(Data entries)
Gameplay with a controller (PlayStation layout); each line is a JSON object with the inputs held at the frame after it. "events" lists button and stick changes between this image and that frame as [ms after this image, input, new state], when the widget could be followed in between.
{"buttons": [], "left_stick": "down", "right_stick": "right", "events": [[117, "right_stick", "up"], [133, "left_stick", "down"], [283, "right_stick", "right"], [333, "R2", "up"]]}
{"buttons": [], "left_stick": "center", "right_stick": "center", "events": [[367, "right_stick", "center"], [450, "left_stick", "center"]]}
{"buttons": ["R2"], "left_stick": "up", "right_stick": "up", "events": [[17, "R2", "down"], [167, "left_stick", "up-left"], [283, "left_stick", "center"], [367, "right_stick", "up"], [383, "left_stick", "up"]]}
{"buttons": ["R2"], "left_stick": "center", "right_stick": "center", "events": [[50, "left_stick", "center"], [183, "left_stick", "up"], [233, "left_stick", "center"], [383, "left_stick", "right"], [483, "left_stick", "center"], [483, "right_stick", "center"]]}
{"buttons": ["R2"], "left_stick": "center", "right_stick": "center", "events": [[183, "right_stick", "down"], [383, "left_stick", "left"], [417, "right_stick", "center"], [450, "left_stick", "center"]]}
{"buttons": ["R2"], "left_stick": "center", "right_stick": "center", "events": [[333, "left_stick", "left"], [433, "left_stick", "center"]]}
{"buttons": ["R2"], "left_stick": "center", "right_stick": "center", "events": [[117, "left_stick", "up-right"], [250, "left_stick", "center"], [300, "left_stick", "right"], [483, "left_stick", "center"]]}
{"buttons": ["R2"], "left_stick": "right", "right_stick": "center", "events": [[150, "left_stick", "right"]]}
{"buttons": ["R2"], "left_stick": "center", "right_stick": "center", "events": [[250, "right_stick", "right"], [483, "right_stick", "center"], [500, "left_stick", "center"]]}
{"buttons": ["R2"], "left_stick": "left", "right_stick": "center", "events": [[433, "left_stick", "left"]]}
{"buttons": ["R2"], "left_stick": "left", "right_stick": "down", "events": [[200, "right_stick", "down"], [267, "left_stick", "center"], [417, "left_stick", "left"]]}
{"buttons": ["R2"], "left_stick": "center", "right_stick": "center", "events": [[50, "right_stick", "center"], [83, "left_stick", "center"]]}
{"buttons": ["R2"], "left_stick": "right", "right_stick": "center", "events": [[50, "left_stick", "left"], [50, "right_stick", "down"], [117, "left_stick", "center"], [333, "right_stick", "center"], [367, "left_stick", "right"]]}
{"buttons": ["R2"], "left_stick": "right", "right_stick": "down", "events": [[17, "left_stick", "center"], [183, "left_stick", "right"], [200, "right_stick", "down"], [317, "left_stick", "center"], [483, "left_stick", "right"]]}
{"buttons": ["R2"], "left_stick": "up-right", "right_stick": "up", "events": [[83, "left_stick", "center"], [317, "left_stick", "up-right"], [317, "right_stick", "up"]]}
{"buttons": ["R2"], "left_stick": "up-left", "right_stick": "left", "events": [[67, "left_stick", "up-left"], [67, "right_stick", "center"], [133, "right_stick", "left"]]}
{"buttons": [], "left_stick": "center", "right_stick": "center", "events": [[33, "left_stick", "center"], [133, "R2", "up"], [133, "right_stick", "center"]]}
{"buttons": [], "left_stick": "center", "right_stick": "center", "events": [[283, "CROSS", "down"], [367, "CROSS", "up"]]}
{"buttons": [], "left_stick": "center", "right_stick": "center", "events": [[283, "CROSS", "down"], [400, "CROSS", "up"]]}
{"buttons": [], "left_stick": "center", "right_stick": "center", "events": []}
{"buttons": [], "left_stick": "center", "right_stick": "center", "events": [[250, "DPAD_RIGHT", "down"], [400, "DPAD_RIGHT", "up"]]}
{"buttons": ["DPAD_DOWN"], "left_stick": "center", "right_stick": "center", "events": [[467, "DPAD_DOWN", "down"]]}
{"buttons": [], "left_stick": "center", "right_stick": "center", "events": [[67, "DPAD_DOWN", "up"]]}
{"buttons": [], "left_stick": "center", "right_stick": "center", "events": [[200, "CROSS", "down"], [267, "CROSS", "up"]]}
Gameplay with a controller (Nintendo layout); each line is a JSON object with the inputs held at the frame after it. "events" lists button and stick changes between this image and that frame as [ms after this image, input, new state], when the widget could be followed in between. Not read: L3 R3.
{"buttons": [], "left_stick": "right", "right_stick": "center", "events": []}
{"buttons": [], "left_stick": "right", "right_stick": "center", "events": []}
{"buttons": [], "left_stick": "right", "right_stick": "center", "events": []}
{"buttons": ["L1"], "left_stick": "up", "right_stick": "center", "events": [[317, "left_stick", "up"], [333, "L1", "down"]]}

* **Task goal**: The records above should be transcribed in full, with no differences.

* **Response box**:
Gameplay with a controller (PlayStation layout); each line is a JSON object with the inputs held at the frame after it. "events" lists button and stick changes between this image and that frame as [ms after this image, input, new state], when the widget could be followed in between.
{"buttons": [], "left_stick": "down", "right_stick": "right", "events": [[117, "right_stick", "up"], [133, "left_stick", "down"], [283, "right_stick", "right"], [333, "R2", "up"]]}
{"buttons": [], "left_stick": "center", "right_stick": "center", "events": [[367, "right_stick", "center"], [450, "left_stick", "center"]]}
{"buttons": ["R2"], "left_stick": "up", "right_stick": "up", "events": [[17, "R2", "down"], [167, "left_stick", "up-left"], [283, "left_stick", "center"], [367, "right_stick", "up"], [383, "left_stick", "up"]]}
{"buttons": ["R2"], "left_stick": "center", "right_stick": "center", "events": [[50, "left_stick", "center"], [183, "left_stick", "up"], [233, "left_stick", "center"], [383, "left_stick", "right"], [483, "left_stick", "center"], [483, "right_stick", "center"]]}
{"buttons": ["R2"], "left_stick": "center", "right_stick": "center", "events": [[183, "right_stick", "down"], [383, "left_stick", "left"], [417, "right_stick", "center"], [450, "left_stick", "center"]]}
{"buttons": ["R2"], "left_stick": "center", "right_stick": "center", "events": [[333, "left_stick", "left"], [433, "left_stick", "center"]]}
{"buttons": ["R2"], "left_stick": "center", "right_stick": "center", "events": [[117, "left_stick", "up-right"], [250, "left_stick", "center"], [300, "left_stick", "right"], [483, "left_stick", "center"]]}
{"buttons": ["R2"], "left_stick": "right", "right_stick": "center", "events": [[150, "left_stick", "right"]]}
{"buttons": ["R2"], "left_stick": "center", "right_stick": "center", "events": [[250, "right_stick", "right"], [483, "right_stick", "center"], [500, "left_stick", "center"]]}
{"buttons": ["R2"], "left_stick": "left", "right_stick": "center", "events": [[433, "left_stick", "left"]]}
{"buttons": ["R2"], "left_stick": "left", "right_stick": "down", "events": [[200, "right_stick", "down"], [267, "left_stick", "center"], [417, "left_stick", "left"]]}
{"buttons": ["R2"], "left_stick": "center", "right_stick": "center", "events": [[50, "right_stick", "center"], [83, "left_stick", "center"]]}
{"buttons": ["R2"], "left_stick": "right", "right_stick": "center", "events": [[50, "left_stick", "left"], [50, "right_stick", "down"], [117, "left_stick", "center"], [333, "right_stick", "center"], [367, "left_stick", "right"]]}
{"buttons": ["R2"], "left_stick": "right", "right_stick": "down", "events": [[17, "left_stick", "center"], [183, "left_stick", "right"], [200, "right_stick", "down"], [317, "left_stick", "center"], [483, "left_stick", "right"]]}
{"buttons": ["R2"], "left_stick": "up-right", "right_stick": "up", "events": [[83, "left_stick", "center"], [317, "left_stick", "up-right"], [317, "right_stick", "up"]]}
{"buttons": ["R2"], "left_stick": "up-left", "right_stick": "left", "events": [[67, "left_stick", "up-left"], [67, "right_stick", "center"], [133, "right_stick", "left"]]}
{"buttons": [], "left_stick": "center", "right_stick": "center", "events": [[33, "left_stick", "center"], [133, "R2", "up"], [133, "right_stick", "center"]]}
{"buttons": [], "left_stick": "center", "right_stick": "center", "events": [[283, "CROSS", "down"], [367, "CROSS", "up"]]}
{"buttons": [], "left_stick": "center", "right_stick": "center", "events": [[283, "CROSS", "down"], [400, "CROSS", "up"]]}
{"buttons": [], "left_stick": "center", "right_stick": "center", "events": []}
{"buttons": [], "left_stick": "center", "right_stick": "center", "events": [[250, "DPAD_RIGHT", "down"], [400, "DPAD_RIGHT", "up"]]}
{"buttons": ["DPAD_DOWN"], "left_stick": "center", "right_stick": "center", "events": [[467, "DPAD_DOWN", "down"]]}
{"buttons": [], "left_stick": "center", "right_stick": "center", "events": [[67, "DPAD_DOWN", "up"]]}
{"buttons": [], "left_stick": "center", "right_stick": "center", "events": [[200, "CROSS", "down"], [267, "CROSS", "up"]]}
Gameplay with a controller (Nintendo layout); each line is a JSON object with the inputs held at the frame after it. "events" lists button and stick changes between this image and that frame as [ms after this image, input, new state], when the widget could be followed in between. Not read: L3 R3.
{"buttons": [], "left_stick": "right", "right_stick": "center", "events": []}
{"buttons": [], "left_stick": "right", "right_stick": "center", "events": []}
{"buttons": [], "left_stick": "right", "right_stick": "center", "events": []}
{"buttons": ["L1"], "left_stick": "up", "right_stick": "center", "events": [[317, "left_stick", "up"], [333, "L1", "down"]]}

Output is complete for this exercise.